The latest Morning Consult survey was the third poll released this week to register a flip among independents. That survey also registered a new low among all voters in favor of impeachment at 48 percent.
But perhaps most alarming for Democrats is a new survey of Wisconsin from Marquette University. In Wisconsin, a key swing state in next year’s election, Marquette found that 40 percent supported impeaching Trump and removing him from office, while 53 percent opposed it. In October, before the hearings began, support was at 44 percent and opposition was at 51 percent.
The Marquette survey found Trump leading in Wisconsin against three top Democratic challengers after trailing all of them in the previous poll.
Support for impeachment among Republicans and independents in the survey was mostly steady, but support among Democrats dropped by 7 points.
Marquette pollster Charles Franklin described the shift as modest and said it could be driven by voters viewing impeachment as an extreme measure. Franklin said that when former Gov. Scott Walker (R) was being recalled in Wisconsin, even some Democrats who despised Walker were conflicted about the recall effort and viewed it as an overreach.
“It was surprising to find that Democrats are a little less supportive of impeachment now. They appear a little less unified in their opposition,” Franklin said. “It moves the race from being a small Democratic lead that was mostly inside the margin of error to a small Trump lead that is mostly inside the margin of error and basically reaffirms Wisconsin’s status as a battleground state.”
The Marquette survey follows a New York Times–Siena College poll that found majorities in the key swing states of Michigan, North Carolina, Pennsylvania, Wisconsin, Arizona and Florida oppose removing the president from office through impeachment. Majorities or pluralities do support an investigation of Trump, however.
“All of these numbers are consistent with other trends that suggest Democrats are losing the impeachment debate, particularly in swing states and districts,” said Chris Wilson, a GOP pollster and president of WPA Intelligence.
“If the hearings have eroded support even slightly, and the national data suggests that, then this Marquette poll is completely in line with an emerging picture where impeachment is actually helping the president in key swing states,” he added.
Many Democrats are unmoved by the new data, believing that they’re doing the right thing and that impeachment will not be their core message heading into the general election anyway.

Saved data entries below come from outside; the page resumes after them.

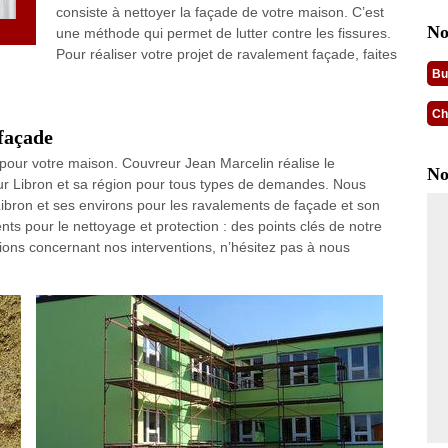
consiste à nettoyer la façade de votre maison. C’est
No
une méthode qui permet de lutter contre les fissures.
Pour réaliser votre projet de ravalement façade, faites
Bu
Ch
façade
pour votre maison. Couvreur Jean Marcelin réalise le
No
Sur Libron et sa région pour tous types de demandes. Nous
ibron et ses environs pour les ravalements de façade et son
s pour le nettoyage et protection : des points clés de notre
tions concernant nos interventions, n’hésitez pas à nous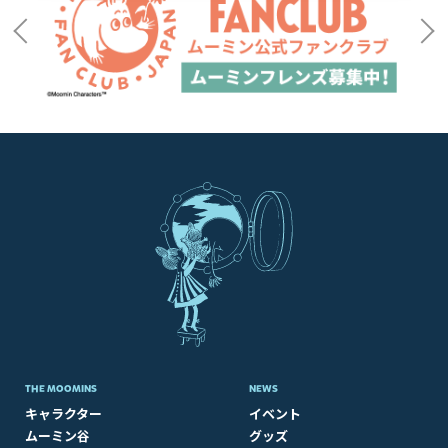
THE MOOMINS
NEWS
キャラクター
イベント
ムーミン谷
グッズ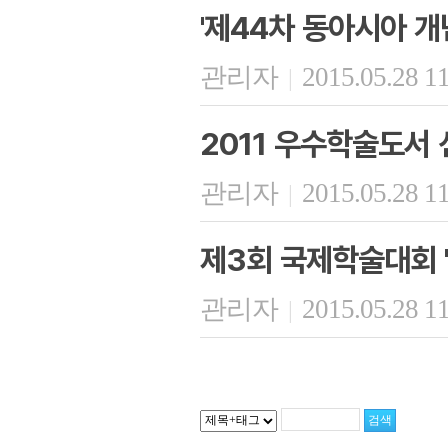
'제44차 동아시아 개
관리자
2015.05.28 1
|
2011 우수학술도서 
관리자
2015.05.28 1
|
제3회 국제학술대회 
관리자
2015.05.28 1
|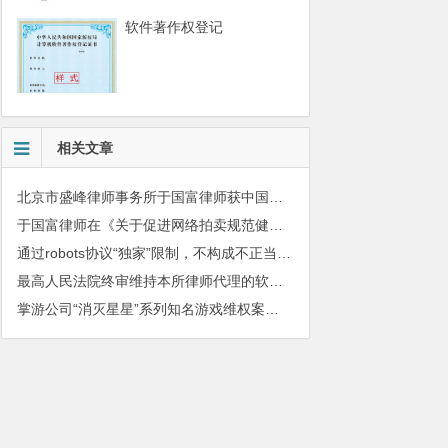
软件著作权登记
相关文章
北京市盛峰律师事务所于国富律师获中国拍卖行业协会表扬
于国富律师在《关于促进网络拍卖规范健康发展的指导意见》宣贯工作会上发表主题演讲
通过robots协议“独家”限制，不构成不正当竞争
最高人民法院终审维持本所律师代理的软件著作权和不正当竞争纠纷案件胜诉判决
掌游公司“消灭星星”系列知名游戏维权案件再次胜诉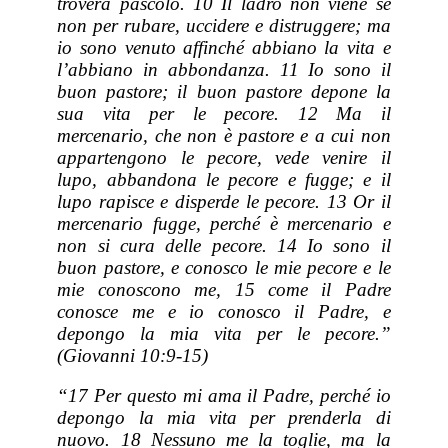
troverà pascolo. 10 Il ladro non viene se
non per rubare, uccidere e distruggere; ma
io sono venuto affinché abbiano la vita e
l’abbiano in abbondanza. 11 Io sono il
buon pastore; il buon pastore depone la
sua vita per le pecore. 12 Ma il
mercenario, che non è pastore e a cui non
appartengono le pecore, vede venire il
lupo, abbandona le pecore e fugge; e il
lupo rapisce e disperde le pecore. 13 Or il
mercenario fugge, perché è mercenario e
non si cura delle pecore. 14 Io sono il
buon pastore, e conosco le mie pecore e le
mie conoscono me, 15 come il Padre
conosce me e io conosco il Padre, e
depongo la mia vita per le pecore.”
(Giovanni 10:9-15)
“17 Per questo mi ama il Padre, perché io
depongo la mia vita per prenderla di
nuovo. 18 Nessuno me la toglie, ma la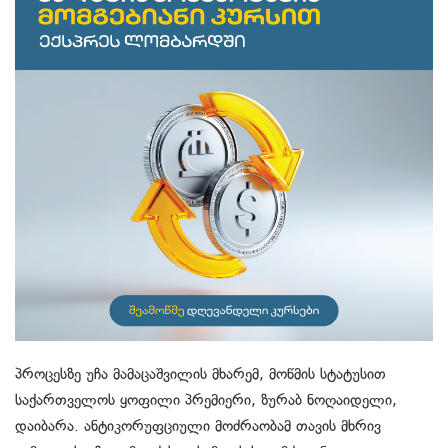
პროცესზე უჩა მამაცაშვილის მხარემ, მოწმის სტატუსით
საქართველოს ყოფილი პრემიერი, ზურაბ ნოღაიდელი,
დაიბარა. ანტიკორუფციული მოძრაობამ თავის მხრივ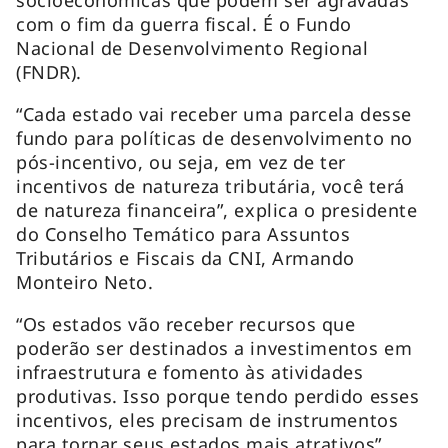
socioeconômicas que podem ser agravadas
com o fim da guerra fiscal. É o Fundo
Nacional de Desenvolvimento Regional
(FNDR).
“Cada estado vai receber uma parcela desse
fundo para políticas de desenvolvimento no
pós-incentivo, ou seja, em vez de ter
incentivos de natureza tributária, você terá
de natureza financeira”, explica o presidente
do Conselho Temático para Assuntos
Tributários e Fiscais da CNI, Armando
Monteiro Neto.
“Os estados vão receber recursos que
poderão ser destinados a investimentos em
infraestrutura e fomento às atividades
produtivas. Isso porque tendo perdido esses
incentivos, eles precisam de instrumentos
para tornar seus estados mais atrativos”,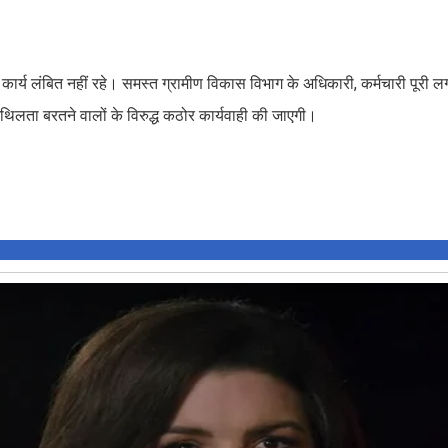
 कार्य लंबित नहीं रहे। समस्त ग्रामीण विकास विभाग के अधिकारी, कर्मचारी पूरी 
 शिथिलता बरतने वालों के विरुद्ध कठोर कार्यवाही की जाएगी।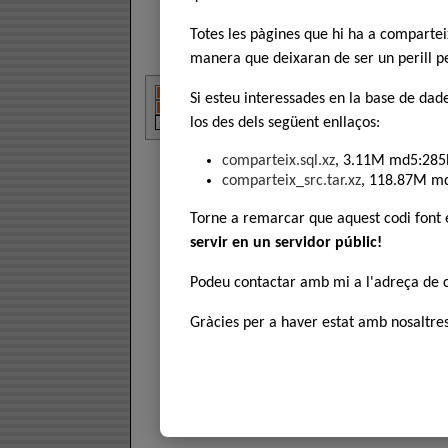
Totes les pàgines que hi ha a comparte
manera que deixaran de ser un perill pe
Si esteu interessades en la base de dad
los des dels següent enllaços:
comparteix.sql.xz
, 3.11M md5:285
comparteix_src.tar.xz
, 118.87M m
Torne a remarcar que aquest codi font
servir en un servidor públic!
Podeu contactar amb mi a l'adreça de
Gràcies per a haver estat amb nosaltres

On the campaign trail, the 2020 Democratic White House hopefuls rarely talk about or get asked about impeachment.
Democratic strategist Andrew Feldman pointed to recent elections in Kentucky and Louisiana, two deep-red states where Democrats won contested gubernatorial contests this month, as evidence their economic message is breaking through.

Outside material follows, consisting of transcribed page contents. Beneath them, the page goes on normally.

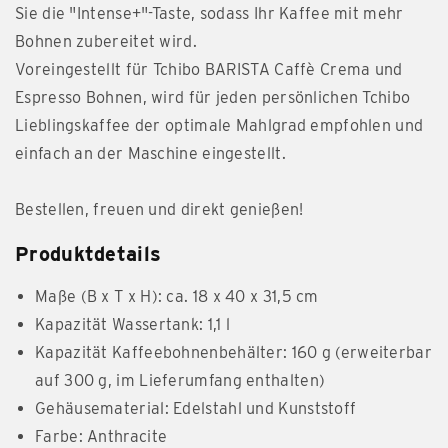
Sie die "Intense+"-Taste, sodass Ihr Kaffee mit mehr
Bohnen zubereitet wird.
Voreingestellt für Tchibo BARISTA Caffè Crema und
Espresso Bohnen, wird für jeden persönlichen Tchibo
Lieblingskaffee der optimale Mahlgrad empfohlen und
einfach an der Maschine eingestellt.
Bestellen, freuen und direkt genießen!
Produktdetails
Maße (B x T x H): ca. 18 x 40 x 31,5 cm
Kapazität Wassertank: 1,1 l
Kapazität Kaffeebohnenbehälter: 160 g (erweiterbar
auf 300 g, im Lieferumfang enthalten)
Gehäusematerial: Edelstahl und Kunststoff
Farbe: Anthracite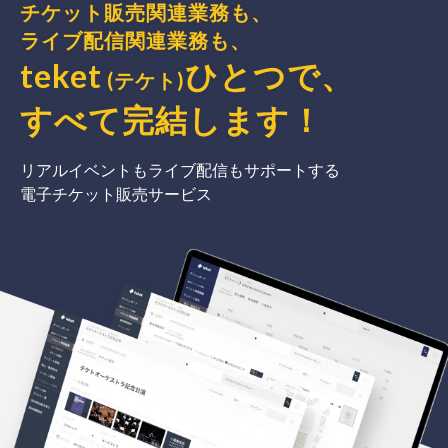
チケット販売関連業務も、
ライブ配信関連業務も、
teket
ひとつで、
(テケト)
すべて完結
します
！
リアルイベントもライブ配信もサポートする
電子チケット販売サービス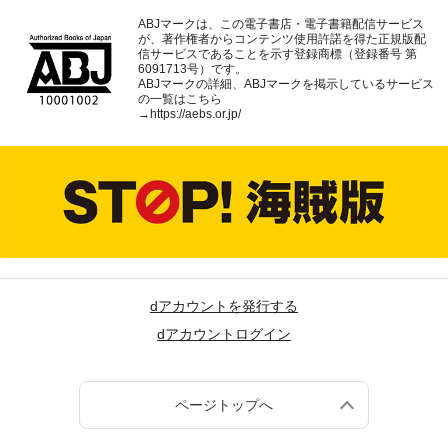
ABJマークは、この電子書店・電子書籍配信サービス
が、著作権者からコンテンツ使用許諾を得た正規版配
信サービスであることを示す登録商標（登録番号 第
6091713号）です。
ABJマークの詳細、ABJマークを掲示しているサービス
の一覧はこちら
→
https://aebs.or.jp/
dアカウントを発行する
dアカウントログイン
ページトップへ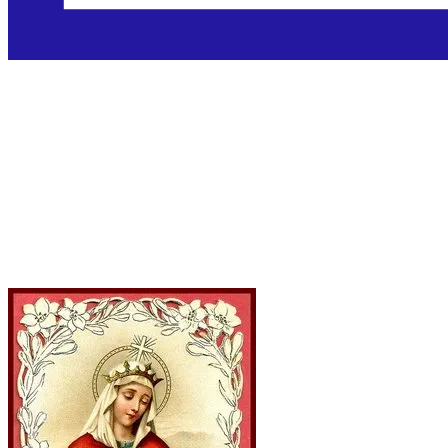
Sveta Elizabeta
Ugarska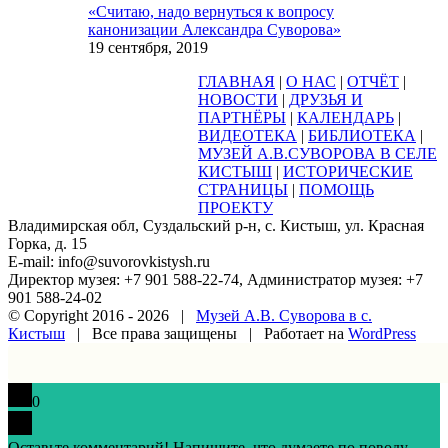
«Считаю, надо вернуться к вопросу
канонизации Александра Суворова»
19 сентября, 2019
ГЛАВНАЯ
|
О НАС
|
ОТЧЁТ
|
НОВОСТИ
|
ДРУЗЬЯ И
ПАРТНЁРЫ
|
КАЛЕНДАРЬ
|
ВИДЕОТЕКА
|
БИБЛИОТЕКА
|
МУЗЕЙ А.В.СУВОРОВА В СЕЛЕ
КИСТЫШ
|
ИСТОРИЧЕСКИЕ
СТРАНИЦЫ
|
ПОМОЩЬ
ПРОЕКТУ
Владимирская обл, Суздальский р-н, с. Кистыш, ул. Красная
Горка, д. 15
E-mail: info@suvorovkistysh.ru
Директор музея: +7 901 588-22-74, Администратор музея: +7
901 588-24-02
© Copyright 2016 -
2026 |
Музей А.В. Суворова в с.
Кистыш
| Все права защищены | Работает на
WordPress
Vk
Google+
Facebook
Email
0
Оставьте комментарий! Напишите, что думаете по поводу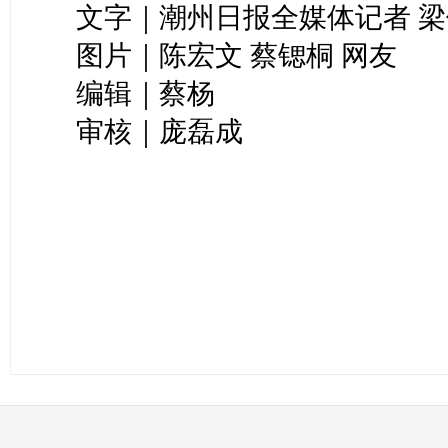
文字｜潮州日报全媒体记者 梁
图片｜陈宏文 蔡锶桐 网友
编辑｜蔡杨
审核｜庞磊成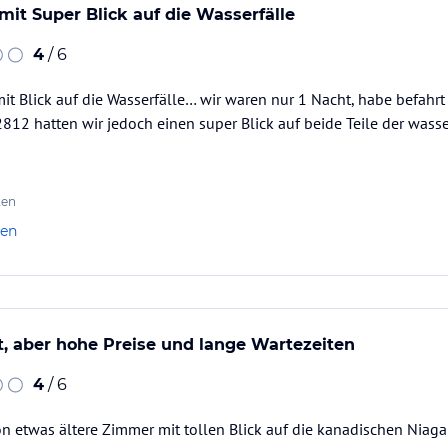
mit Super Blick auf die Wasserfälle
4
/ 6
it Blick auf die Wasserfälle… wir waren nur 1 Nacht, habe befahrt n
2 hatten wir jedoch einen super Blick auf beide Teile der wasse
ten
len
, aber hohe Preise und lange Wartezeiten
4
/ 6
n etwas ältere Zimmer mit tollen Blick auf die kanadischen Niaga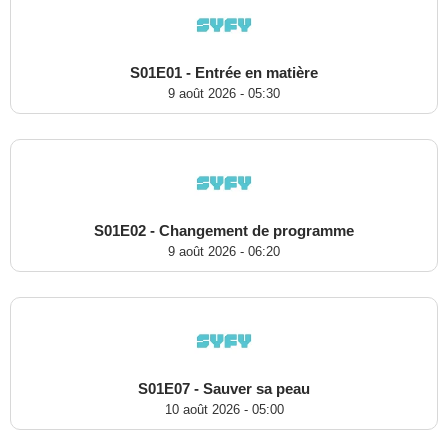
S01E01 - Entrée en matière
9 août 2026 - 05:30
S01E02 - Changement de programme
9 août 2026 - 06:20
S01E07 - Sauver sa peau
10 août 2026 - 05:00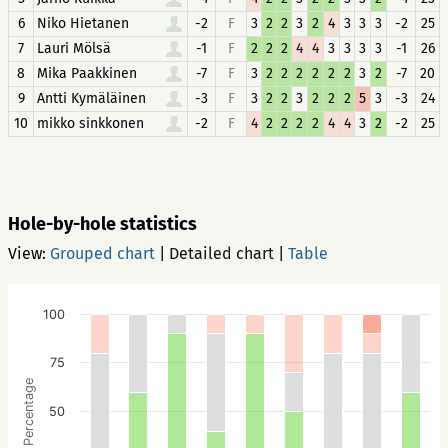
6
Niko Hietanen
-2
F
3
2
2
3
2
4
3
3
3
-2
25
7
Lauri Mölsä
-1
F
2
2
2
4
4
3
3
3
3
-1
26
8
Mika Paakkinen
-7
F
3
2
2
2
2
2
2
3
2
-7
20
9
Antti Kymäläinen
-3
F
3
2
2
3
2
2
2
5
3
-3
24
10
mikko sinkkonen
-2
F
4
2
2
2
2
4
4
3
2
-2
25
Hole-by-hole statistics
View:
Grouped chart
|
Detailed chart
|
Table
100
75
Percentage
50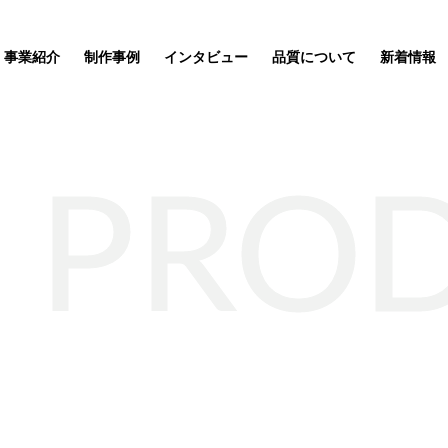
事業紹介
制作事例
インタビュー
品質について
新着情報
PRO
ッズ制作事業
企業理念
サステナブルグッズ制作事業
ポーチ
SDGs関連
応援
ートが完
ィア「オ
ルオーダ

“This is an inside the Beltway conversation that’s dominating news here in Washington but I don’t put much weight in these polls because it’s not what we’re talking about in the communities where real people are concerned about health care, economic inequality and student debt,” Feldman said. “If we lose focus of those issues, we’ll be in trouble, but until then, I’m confident people understand what’s at stake and which party is working to make their lives better.”

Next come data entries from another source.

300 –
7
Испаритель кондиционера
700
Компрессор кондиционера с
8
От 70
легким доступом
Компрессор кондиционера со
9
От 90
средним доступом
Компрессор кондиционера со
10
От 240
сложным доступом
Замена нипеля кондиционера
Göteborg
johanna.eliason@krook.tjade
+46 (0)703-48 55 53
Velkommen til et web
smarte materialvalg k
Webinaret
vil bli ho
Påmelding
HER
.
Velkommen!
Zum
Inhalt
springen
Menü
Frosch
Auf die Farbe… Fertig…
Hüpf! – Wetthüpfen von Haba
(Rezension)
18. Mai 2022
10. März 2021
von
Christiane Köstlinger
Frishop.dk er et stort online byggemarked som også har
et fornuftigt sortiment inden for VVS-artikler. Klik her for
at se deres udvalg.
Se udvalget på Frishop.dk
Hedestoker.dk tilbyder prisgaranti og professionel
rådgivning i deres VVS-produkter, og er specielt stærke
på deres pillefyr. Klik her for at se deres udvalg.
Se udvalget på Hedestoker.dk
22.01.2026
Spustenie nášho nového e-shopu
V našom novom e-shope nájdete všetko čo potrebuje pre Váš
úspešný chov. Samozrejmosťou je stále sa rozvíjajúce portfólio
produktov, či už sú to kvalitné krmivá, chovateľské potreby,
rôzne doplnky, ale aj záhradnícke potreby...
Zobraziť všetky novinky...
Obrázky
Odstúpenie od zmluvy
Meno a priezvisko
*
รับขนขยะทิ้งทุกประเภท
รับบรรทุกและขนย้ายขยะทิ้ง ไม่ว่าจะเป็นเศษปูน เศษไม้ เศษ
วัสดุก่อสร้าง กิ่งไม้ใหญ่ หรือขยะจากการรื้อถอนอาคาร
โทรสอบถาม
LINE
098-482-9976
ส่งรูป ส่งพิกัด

But Republicans are crowing, believing that Democrats have made a massive miscalculation on impeachment.
Speaker Nancy Pelosi (D-Calif.) initially resisted calls for impeachment, worried that it might cost the party hard-won seats in districts that Trump carried in 2016.
“Pelosi didn’t want to do this. ... If you are one of those 31 Democrats running in Trump districts, you don’t want to be on the record voting for impeachment,” said one Trump campaign official.
“They are actually making the president out to be a martyr, which is not easy. American voters are a lot smarter than the Washington elites and left-stream media give them credit for. They really are. They have a pretty good BS meter, and they smell BS,” the official added.